L’Australie serre la vis sur les publicités de crypto sur les réseaux sociaux - Une répression massive contre les escroqueries financières

Les régulateurs australiens déclarent la guerre aux arnaques cryptos qui pullulent sur les plateformes sociales.
Une offensive tous azimuts
L'Australie intensifie sa chasse aux escrocs du digital avec une nouvelle stratégie ciblant spécifiquement les publicités frauduleuses sur Facebook, Instagram et Twitter. Les investisseurs naïfs tombent comme des mouches dans ces pièges sophistiqués.
Le jeu du chat et de la souris
Les autorités financières renforcent leurs pouvoirs de surveillance tandis que les escrocs perfectionnent leurs techniques - une course à l'armement technologique où les petits portefeuilles sont toujours les premières victimes. Comme dirait un trader cynique : « Si ça semble trop beau pour être vrai, c'est probablement votre banquier qui part en vacances à vos frais. »
L'ASIC avertit les gens de prendre des précautions supplémentaires avant d'investir
Les autorités australiennes affirment que les escroqueries à l'investissement deviennent de plus en plus sophistiquées et dommageables. Depuis juillet 2023, l'ASIC a organisé la suppression de plus de 14 000 sites web et publicités frauduleux, dont au moins 3 000 liés aux cryptomonnaies. Elle étend désormais ses pouvoirs de retrait aux publicités sur les réseaux sociaux.
Sarah Court, vice-présidente de l'ASIC, a déclaré que si les outils traditionnels du régulateur, notamment les enquêtes, les actions en justice et les mesures administratives, restent importants, ils ne suffisent pas à lutter contre la montée des escroqueries en ligne. La capacité du régulateur à supprimer des sites web illustre la manière dont l'ASIC évolue pour relever ces défis et contribuer à protéger les Australiens des fraudeurs, a-t-elle ajouté.
Elle a ajouté que l'extension visant à couvrir les publicités sur les réseaux sociaux contribuera à empêcher davantage d'escrocs d'orienter les gens vers des escroqueries en matière d'investissement en ligne et à protéger les consommateurs australiens.

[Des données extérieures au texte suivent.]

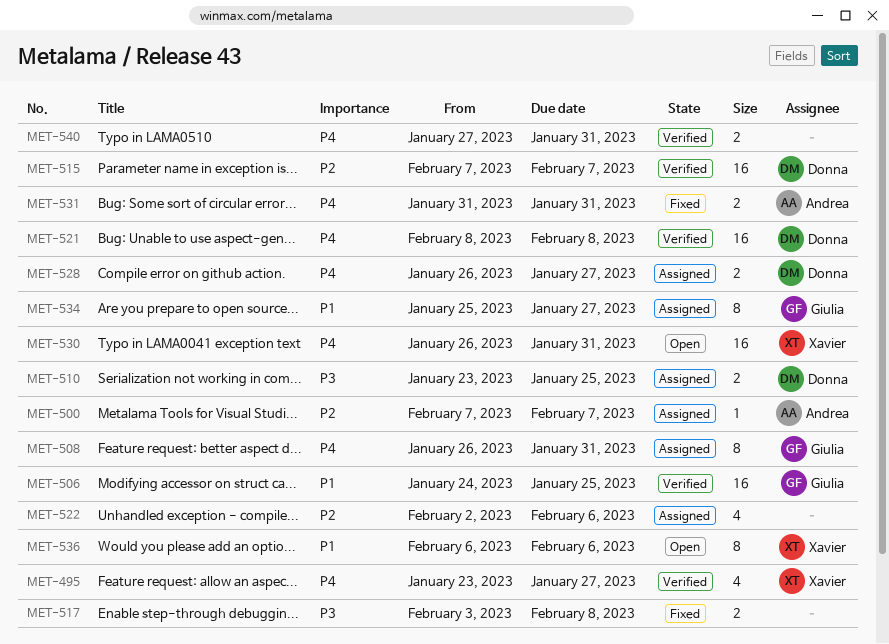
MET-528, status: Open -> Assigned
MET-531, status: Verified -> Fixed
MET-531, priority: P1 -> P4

Elle a également appelé les Australiens à la prudence, soulignant qu'il restait encore beaucoup à faire. Jusqu'à présent, les escroqueries à l'investissement demeurent la principale cause de pertes financières pour les Australiens, le Centre national de lutte contre les escroqueries estimant les pertes à 945 millions de dollars pour la seule année 2024. Bien que les pertes soient en baisse de 25,9 % par rapport au record de 3,1 milliards de dollars enregistré en 2022, la commission insiste toujours sur la vigilance des consommateurs face à l'évolution constante des tactiques d'escroquerie.
La commission a également exhorté les Australiens à prendre leur temps avant de prendre des décisions d'investissement, à éviter de se fier aux garanties de sécurité générées par l'IA et à se tenir à l'écart des offres diffusées sur les réseaux sociaux comme WhatsApp et Telegram. Elle a également demandé aux utilisateurs de vérifier si l'entreprise dans laquelle ils souhaitent investir est agréée.
L'ASIC signale 57,5 millions de dollars de pénalités au premier semestre
Selon la dernière mise à jour de l'ASIC, les six premiers mois de l'année ont donné lieu à six condamnations et à 57,5 millions de dollars de sanctions civiles. Parmi ces sanctions figurait une amende de 8 millions de dollars infligée à Firstmac Limited, marquant la première mesure coercitive contre un distributeur pour non-conformité à la DDO.
La Cour suprême de Nouvelle-Galles du Sud a également infligé une amende de 16,8 millions de dollars à Allianz Australia Insurance Limited et AWP Australia Pty Ltd, les ayant reconnues coupables de déclarations fausses ou trompeuses. La Cour a jugé qu'entre 2016 et 2018, Allianz et AWP avaient déformé certains aspects de leur assurance voyage en publiant des informations trompeuses sur les pages web d'Allianz consacrées à l'assurance voyage nationale et internationale.
HCF Life Insurance Company Pty Limited (HCF) a été condamnée à une amende de 750 000 $ et sommée de publier des informations correctives après avoir constaté qu'une clause relative aux conditions préexistantes dans certaines de ses polices était susceptible d'induire les consommateurs en erreur. De plus, l'autorité de régulation a poursuivi Choosi en juin 2025 pour avoir faussement prétendu comparer les produits de différentes compagnies d'assurance obsèques et vie.